Beach in Xincheng, Hualien County, Taiwan

The Qixingtan Beach or Chihsingtan Beach or in Sakizaya language Malongayangay (七星潭海邊 (七星潭海边, Qīxīngtán Hǎibiān)) is a beach in Xincheng Township, Hualien County, Taiwan facing the Pacific Ocean.

==Naming and history==
Qixingtan Beach was originally located at the east of Hualien airport. Its shape is like the Big Dipper, so it is called Qixingtan. Back in 1936, Japanese government filled the lake in order to build the Hualien airport, and now there are only four ponds left.

Japanese government forced the residents who lived at the original Qixingtan to move to “Crescent Bay”. The residents named the place Qixingtan in memory of the original Qixingtan.

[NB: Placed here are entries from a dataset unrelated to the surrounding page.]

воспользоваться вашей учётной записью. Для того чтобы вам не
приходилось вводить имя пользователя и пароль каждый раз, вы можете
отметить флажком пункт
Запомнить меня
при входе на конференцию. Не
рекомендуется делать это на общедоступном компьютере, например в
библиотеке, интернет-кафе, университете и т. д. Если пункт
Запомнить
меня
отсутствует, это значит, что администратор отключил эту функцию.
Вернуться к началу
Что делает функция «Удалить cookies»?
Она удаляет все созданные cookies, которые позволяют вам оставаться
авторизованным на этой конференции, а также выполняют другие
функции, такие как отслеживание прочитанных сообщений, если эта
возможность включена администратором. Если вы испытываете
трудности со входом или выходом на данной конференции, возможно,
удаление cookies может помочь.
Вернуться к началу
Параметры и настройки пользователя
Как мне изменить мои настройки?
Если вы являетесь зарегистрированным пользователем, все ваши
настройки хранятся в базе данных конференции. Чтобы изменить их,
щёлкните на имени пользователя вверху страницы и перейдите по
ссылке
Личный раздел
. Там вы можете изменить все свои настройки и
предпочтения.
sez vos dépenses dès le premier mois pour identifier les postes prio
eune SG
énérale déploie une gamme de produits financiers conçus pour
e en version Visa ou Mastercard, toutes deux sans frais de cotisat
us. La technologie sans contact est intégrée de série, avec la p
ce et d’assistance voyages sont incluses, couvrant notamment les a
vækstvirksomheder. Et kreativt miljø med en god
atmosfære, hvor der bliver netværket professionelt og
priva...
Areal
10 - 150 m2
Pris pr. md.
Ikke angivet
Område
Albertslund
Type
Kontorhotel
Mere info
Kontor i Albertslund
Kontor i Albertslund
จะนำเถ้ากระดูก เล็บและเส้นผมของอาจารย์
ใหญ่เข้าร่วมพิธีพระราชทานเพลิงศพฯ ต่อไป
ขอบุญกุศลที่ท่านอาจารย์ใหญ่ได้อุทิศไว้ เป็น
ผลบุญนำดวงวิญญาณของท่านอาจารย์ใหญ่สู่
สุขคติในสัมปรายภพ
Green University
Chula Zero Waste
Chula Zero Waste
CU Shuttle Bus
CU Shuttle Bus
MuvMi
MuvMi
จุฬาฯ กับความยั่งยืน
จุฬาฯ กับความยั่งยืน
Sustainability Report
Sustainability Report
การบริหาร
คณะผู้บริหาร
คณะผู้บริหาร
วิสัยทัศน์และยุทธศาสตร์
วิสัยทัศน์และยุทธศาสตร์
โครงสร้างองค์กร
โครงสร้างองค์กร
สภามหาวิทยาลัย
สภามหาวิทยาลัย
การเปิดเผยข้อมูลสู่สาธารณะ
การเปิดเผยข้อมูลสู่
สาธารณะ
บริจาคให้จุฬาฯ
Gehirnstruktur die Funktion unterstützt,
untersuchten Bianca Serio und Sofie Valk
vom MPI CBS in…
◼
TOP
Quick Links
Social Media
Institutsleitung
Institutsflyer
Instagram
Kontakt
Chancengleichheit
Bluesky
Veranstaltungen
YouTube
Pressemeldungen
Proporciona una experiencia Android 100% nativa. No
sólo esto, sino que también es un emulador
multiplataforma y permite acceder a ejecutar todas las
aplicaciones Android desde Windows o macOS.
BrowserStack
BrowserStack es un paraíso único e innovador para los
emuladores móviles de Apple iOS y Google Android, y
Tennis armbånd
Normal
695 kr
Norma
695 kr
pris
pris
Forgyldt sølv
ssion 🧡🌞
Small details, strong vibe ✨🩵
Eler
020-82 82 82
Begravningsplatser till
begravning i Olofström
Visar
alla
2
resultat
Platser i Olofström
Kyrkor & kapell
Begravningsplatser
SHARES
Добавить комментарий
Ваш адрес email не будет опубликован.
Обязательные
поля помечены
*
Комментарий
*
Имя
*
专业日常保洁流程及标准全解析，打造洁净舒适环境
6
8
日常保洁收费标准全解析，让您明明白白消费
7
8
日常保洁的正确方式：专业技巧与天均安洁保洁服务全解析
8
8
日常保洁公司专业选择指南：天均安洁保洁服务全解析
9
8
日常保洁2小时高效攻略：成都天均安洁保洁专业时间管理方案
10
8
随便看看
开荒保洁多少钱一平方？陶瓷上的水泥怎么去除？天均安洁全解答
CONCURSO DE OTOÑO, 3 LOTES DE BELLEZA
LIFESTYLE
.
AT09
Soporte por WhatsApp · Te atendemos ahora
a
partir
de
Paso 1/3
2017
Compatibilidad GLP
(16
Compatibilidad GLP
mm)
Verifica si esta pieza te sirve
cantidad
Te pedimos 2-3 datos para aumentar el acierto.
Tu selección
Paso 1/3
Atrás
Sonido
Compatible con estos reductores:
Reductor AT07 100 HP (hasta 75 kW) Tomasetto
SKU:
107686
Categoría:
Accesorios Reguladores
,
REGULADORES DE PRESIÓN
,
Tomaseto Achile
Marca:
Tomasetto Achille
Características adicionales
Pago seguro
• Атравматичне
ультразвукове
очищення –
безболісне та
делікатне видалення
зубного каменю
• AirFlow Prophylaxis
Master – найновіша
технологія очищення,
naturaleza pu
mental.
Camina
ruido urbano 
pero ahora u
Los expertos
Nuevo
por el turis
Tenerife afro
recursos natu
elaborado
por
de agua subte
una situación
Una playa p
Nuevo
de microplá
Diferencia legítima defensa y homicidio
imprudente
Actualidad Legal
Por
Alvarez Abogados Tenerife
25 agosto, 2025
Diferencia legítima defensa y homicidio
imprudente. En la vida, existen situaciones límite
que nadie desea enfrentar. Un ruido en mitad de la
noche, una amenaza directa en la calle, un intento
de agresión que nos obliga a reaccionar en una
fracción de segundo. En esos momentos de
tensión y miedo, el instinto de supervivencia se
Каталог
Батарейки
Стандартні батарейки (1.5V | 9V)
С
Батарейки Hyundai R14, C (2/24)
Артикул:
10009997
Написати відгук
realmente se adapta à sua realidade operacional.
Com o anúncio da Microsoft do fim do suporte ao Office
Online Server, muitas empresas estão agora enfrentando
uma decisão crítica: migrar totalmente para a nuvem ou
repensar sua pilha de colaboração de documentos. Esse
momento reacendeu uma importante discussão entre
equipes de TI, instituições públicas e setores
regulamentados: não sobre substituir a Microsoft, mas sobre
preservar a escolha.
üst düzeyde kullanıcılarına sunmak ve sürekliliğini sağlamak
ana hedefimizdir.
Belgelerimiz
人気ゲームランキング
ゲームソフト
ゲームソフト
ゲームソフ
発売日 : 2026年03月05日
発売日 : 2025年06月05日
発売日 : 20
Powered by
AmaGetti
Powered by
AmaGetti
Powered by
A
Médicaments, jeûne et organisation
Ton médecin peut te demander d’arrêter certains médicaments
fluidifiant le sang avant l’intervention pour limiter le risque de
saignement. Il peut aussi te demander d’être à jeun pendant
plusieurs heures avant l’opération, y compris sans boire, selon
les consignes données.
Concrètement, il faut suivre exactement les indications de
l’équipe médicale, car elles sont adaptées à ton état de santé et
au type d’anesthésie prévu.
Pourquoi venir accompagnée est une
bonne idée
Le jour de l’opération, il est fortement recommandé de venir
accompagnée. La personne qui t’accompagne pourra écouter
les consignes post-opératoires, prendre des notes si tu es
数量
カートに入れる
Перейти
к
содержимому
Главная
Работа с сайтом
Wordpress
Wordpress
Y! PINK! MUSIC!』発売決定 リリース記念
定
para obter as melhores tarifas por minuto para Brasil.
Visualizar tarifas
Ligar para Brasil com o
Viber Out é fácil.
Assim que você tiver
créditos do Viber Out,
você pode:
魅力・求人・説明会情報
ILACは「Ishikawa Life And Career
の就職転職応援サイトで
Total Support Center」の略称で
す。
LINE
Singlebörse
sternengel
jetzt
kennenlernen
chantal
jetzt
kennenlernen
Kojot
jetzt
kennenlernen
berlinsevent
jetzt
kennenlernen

In June 2009, officials from Hualien County Government made a proposal to the Department of Environmental Protection to abolish the Qixingtan Environmental Impact Statement. Consequently, this led to the construction of private and large-scale development projects at the beach.

==Features==
Located in a half moon-like shape gulf, the beach is famous for its beautiful natural landscape. It attracts thousands of tourists every year to visit the beach. Nearby the beach lies the Chihsing Tan Katsuo Museum.

==Transportation==
The beach is accessible within walking distance East from Beipu Station of Taiwan Railway.